Traumas decorrentes de acidente de motos são responsáveis por 20% dos atendimentos no HU

Pronto Socorro, “porta de entrada”, registra 20% dos casos de traumas por acidentes
Foto: Wallace Souza

A violência e imprudência no trânsito refletem diretamente no sistema de saúde do Brasil. Como alerta, neste sábado (27), data reservada como o Dia Nacional do Motociclista, o Hospital Universitário Clemente de Faria, reforça o alerta para os altos índices de atendimentos no Pronto Socorro relacionados às vítimas de traumas causados por acidentes no trânsito envolvendo motos.

Segundo dados do setor de Núcleo de Vigilância Epidemiológica em Ambiente Hospitalar (Nuveh), 20% de todos os atendimentos no Pronto Socorro, que é considerado como “a porta de entrada do HUCF” envolvem traumas em ortopedia.

O médico ortopedista e diretor clínico do HUCF, Romero Iago Freitas Mendes, explica que este tipo de acidente tem como consequência o óbito ou mutilações e perdas de membros inferiores, principalmente.

“No trânsito, é preciso ter cautela, zelar pela segurança, ter uma direção defensiva. No caso do motociclista, esta atenção deve ser redobrada, pois em batidas laterais ou frontais com outros veículos as motociclistas sempre levam desvantagem. É preciso respeitar os limites de velocidade, placas de sinalização e acima de tudo ter amor e respeito à vida”, ressaltou o ortopedista.

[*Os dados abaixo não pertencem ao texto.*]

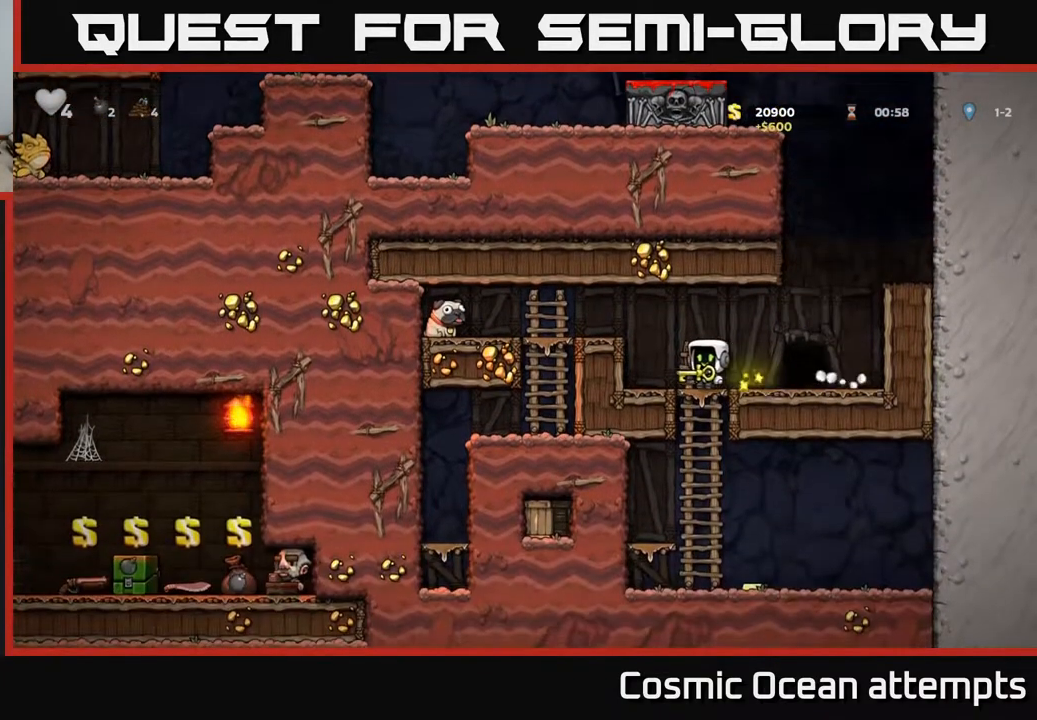
{"buttons": ["DPAD_RIGHT"], "left_stick": "center", "right_stick": "center", "events": [[483, "DPAD_RIGHT", "down"]]}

O médico também ressalta que em todo o ano passado, o HUCF atendeu 13.794 casos de ortopedia e traumatologia, o que correspondeu a 20,9% do número total de atendimentos por especialidade. Este ano, entre janeiro e junho, já foram 8.007 atendimentos de ortopedia e traumatologia no HUCF ou 20,11% do total de atendimentos por especialidades.

 

Números preocupantes

 

Segundo dados do Observatório Nacional de Segurança Viária (ONSV), a motocicleta é o veículo que mais matou no Brasil em 2016. Das 37,3 mil mortes ocorridas no trânsito, elas representaram 32% do total.

Dados estatísticos de atendimentos do SAMU192 apontam que o número de vítimas envolvidas em acidentes de trânsito na região Macro Norte (86 municípios) foi de 4.339, com média mensal de 362 vítimas e 59% dos casos de acidentes no trânsito em 2018.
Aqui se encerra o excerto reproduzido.